Monday, 30 October 2023, 10:45
Not suitable for those who are afraid of heights. This is the only drawback to the famous El Caminito del Rey, today considered an icon of inland tourism in Malaga province.
This vertiginous walkway, attached to the rock face, crosses the natural landscape of the Desfiladero de los Gaitanes. Through this impressive karst gorge, located between the Guadalhorce, Conde del Guadalhorce and Guadalteba reservoirs, this path had to be rebuilt for tourist use, as in recent decades its condition had deteriorated, making it unsafe to use.
It was built at the beginning of the last century as a walkway for workers building the Conde del Guadalhorce dam, although its name comes from the official visit by King Alfonso XIII in 1921. It reopened as a tourist attraction at the end of March 2015, and since then has been one of the iconic attractions of the province of Malaga, as it offers a spectacular view of this limestone gorge from inside.
The new footpath has been built just above the original one, with wooden boards fixed to the rock face with metal anchors; in some sections a glass floor has been included so that the gorge and the original path can be observed. The renovation of the path, the bridge and the surrounding area makes this this a safe route to be followed entirely on foot.
The rebuilding works on the Caminito del Rey were carried out using a similar technique to that used by the employees of the original Sociedad Hidroeléctrica del Chorro.

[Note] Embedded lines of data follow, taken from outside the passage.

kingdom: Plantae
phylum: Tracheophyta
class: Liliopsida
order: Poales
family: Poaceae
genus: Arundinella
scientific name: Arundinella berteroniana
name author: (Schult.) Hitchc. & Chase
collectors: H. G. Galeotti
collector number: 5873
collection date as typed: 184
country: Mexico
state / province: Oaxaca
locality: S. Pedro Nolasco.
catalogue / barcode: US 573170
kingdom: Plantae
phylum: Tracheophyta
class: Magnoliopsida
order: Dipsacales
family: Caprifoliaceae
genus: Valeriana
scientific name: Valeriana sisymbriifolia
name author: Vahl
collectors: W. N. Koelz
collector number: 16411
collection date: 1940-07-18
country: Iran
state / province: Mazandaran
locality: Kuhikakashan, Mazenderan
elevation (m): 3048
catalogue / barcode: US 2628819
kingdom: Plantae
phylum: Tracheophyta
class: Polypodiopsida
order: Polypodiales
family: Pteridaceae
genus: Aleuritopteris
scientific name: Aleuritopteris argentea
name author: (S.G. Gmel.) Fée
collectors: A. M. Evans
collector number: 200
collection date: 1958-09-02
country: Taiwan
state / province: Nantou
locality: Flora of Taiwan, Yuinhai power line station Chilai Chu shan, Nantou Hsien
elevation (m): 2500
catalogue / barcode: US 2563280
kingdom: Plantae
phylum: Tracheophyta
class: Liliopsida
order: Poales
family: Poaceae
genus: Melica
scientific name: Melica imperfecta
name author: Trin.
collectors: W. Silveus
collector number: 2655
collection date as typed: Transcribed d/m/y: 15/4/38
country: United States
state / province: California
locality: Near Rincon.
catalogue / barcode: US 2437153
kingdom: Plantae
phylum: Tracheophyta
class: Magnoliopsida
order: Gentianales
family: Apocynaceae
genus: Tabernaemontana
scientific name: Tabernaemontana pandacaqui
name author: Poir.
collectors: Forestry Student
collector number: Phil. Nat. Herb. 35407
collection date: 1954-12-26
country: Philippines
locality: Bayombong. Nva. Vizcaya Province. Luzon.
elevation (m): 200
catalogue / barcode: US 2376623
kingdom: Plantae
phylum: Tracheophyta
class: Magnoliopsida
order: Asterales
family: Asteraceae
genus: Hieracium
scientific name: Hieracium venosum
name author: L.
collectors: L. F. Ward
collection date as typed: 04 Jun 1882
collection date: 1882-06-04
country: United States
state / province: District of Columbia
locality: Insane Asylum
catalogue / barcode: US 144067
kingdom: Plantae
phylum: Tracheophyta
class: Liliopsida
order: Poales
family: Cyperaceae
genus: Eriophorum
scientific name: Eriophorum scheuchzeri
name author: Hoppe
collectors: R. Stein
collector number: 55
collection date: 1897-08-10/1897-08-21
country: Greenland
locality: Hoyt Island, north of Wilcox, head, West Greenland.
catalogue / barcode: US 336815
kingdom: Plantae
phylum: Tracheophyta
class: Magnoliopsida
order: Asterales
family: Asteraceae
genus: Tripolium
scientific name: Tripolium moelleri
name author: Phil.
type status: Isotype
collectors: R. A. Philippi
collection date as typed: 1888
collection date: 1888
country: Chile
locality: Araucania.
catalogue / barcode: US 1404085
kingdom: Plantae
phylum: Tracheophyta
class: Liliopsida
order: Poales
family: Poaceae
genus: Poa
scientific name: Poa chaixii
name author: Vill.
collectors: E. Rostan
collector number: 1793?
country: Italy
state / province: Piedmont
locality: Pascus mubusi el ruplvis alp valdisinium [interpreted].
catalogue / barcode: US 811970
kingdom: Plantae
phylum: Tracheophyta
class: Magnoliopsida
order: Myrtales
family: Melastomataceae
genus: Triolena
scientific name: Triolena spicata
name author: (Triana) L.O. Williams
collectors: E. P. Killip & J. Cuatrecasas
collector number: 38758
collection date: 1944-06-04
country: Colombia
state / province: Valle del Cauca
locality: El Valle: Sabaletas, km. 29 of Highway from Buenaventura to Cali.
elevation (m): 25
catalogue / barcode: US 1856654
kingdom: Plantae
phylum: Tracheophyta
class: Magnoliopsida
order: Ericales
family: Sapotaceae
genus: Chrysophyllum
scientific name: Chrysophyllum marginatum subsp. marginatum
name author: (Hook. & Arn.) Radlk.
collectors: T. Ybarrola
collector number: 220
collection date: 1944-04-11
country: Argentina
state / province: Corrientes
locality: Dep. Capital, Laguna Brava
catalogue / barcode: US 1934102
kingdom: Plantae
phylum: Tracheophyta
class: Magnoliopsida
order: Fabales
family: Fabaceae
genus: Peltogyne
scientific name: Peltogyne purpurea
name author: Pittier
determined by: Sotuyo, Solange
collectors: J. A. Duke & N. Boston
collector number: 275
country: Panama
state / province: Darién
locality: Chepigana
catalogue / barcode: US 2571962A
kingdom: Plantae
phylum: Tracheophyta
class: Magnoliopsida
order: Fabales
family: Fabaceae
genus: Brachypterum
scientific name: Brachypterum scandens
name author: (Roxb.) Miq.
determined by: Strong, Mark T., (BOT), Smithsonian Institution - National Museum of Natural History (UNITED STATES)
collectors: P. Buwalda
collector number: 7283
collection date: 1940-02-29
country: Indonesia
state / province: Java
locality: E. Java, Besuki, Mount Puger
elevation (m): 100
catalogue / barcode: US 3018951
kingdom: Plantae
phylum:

In fact, the workers had to hang from the wall of the gorge to install the wooden planks and fix them to the rock. The company awarded the contract for the work also had to use helicopters to move the materials to areas that were difficult to access and to remove rubble and rubbish from the areas where the work was to be carried out.
The Desfiladero de los Gaitanes is one of the most important geological jewels of the Iberian Peninsula. It is an impressive gorge opened by the River Guadalhorce as it passes through this rocky complex, located in the Sierra de Huma. This impressive canyon reaches a height of up to 300 metres and a width of less than ten metres.
Its protection as a natural beauty spot is due to its extraordinary geomorphological interest and the presence of interesting fauna, including the griffon vulture. In its surroundings, you can also see birds of prey such as the peregrine falcon, the eagle owl or the Bonelli's eagle, as well as birds typical of wetlands and rivers, such as the cormorant or the kingfisher. This interesting ecological space covers an area of more than two thousand hectares.